Data for this exercise
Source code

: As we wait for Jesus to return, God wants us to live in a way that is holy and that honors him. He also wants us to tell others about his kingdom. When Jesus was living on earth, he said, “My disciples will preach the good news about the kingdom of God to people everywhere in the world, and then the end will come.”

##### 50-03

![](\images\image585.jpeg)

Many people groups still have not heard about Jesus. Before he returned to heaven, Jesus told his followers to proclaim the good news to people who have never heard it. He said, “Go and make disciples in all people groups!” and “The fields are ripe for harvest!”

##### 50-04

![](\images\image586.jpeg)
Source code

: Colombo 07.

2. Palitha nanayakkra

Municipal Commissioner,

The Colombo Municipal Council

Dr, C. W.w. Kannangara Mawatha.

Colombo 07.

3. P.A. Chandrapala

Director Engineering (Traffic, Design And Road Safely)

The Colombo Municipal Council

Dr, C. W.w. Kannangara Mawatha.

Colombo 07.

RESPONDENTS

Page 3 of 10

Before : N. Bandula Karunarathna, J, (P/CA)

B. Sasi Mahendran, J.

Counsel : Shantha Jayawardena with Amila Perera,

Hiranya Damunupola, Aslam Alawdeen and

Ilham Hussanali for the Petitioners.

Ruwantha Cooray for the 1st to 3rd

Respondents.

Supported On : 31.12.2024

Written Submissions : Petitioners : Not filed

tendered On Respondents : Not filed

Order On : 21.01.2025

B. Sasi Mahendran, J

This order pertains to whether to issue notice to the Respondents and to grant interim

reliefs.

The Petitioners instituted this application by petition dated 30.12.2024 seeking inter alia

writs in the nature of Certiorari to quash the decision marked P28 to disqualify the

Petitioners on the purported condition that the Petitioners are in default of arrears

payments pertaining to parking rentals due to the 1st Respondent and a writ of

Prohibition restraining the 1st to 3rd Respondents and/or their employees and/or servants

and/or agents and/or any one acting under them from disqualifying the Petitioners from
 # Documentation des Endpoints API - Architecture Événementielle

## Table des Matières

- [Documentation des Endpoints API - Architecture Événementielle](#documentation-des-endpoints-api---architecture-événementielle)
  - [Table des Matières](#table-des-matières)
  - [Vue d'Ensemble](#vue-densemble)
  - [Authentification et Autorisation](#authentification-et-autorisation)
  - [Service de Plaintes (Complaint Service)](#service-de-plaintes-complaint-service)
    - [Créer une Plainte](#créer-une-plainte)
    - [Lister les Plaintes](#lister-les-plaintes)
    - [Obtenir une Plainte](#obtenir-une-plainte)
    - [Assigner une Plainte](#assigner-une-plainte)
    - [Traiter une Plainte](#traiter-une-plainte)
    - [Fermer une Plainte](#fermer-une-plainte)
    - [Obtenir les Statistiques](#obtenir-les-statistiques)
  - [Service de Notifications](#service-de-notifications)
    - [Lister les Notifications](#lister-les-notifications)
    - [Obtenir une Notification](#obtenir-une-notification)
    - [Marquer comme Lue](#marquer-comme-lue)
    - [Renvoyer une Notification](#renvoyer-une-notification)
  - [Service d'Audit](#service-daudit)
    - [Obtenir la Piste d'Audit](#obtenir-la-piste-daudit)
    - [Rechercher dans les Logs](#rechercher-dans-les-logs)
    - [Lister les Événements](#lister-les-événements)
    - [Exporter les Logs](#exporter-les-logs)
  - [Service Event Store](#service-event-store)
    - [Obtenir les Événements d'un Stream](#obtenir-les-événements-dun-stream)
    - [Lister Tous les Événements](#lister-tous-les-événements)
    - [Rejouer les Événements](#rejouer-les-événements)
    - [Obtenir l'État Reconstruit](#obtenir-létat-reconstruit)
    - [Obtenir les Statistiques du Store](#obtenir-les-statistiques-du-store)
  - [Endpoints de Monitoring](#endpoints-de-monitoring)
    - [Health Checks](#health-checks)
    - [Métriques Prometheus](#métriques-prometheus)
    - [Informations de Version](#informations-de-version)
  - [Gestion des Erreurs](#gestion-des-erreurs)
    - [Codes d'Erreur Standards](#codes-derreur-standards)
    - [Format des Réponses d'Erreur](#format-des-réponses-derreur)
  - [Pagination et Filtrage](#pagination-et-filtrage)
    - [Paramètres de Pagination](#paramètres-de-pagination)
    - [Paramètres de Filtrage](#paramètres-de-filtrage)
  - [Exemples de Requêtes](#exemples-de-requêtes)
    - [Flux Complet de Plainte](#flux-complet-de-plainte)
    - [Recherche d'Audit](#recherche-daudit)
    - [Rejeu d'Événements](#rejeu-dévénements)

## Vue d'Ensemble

What is being asked
Filter on the word "Événementielle": copy each matching line from the entries above.

Result of this task
 # Documentation des Endpoints API - Architecture Événementielle
- [Documentation des Endpoints API - Architecture Événementielle](#documentation-des-endpoints-api---architecture-événementielle)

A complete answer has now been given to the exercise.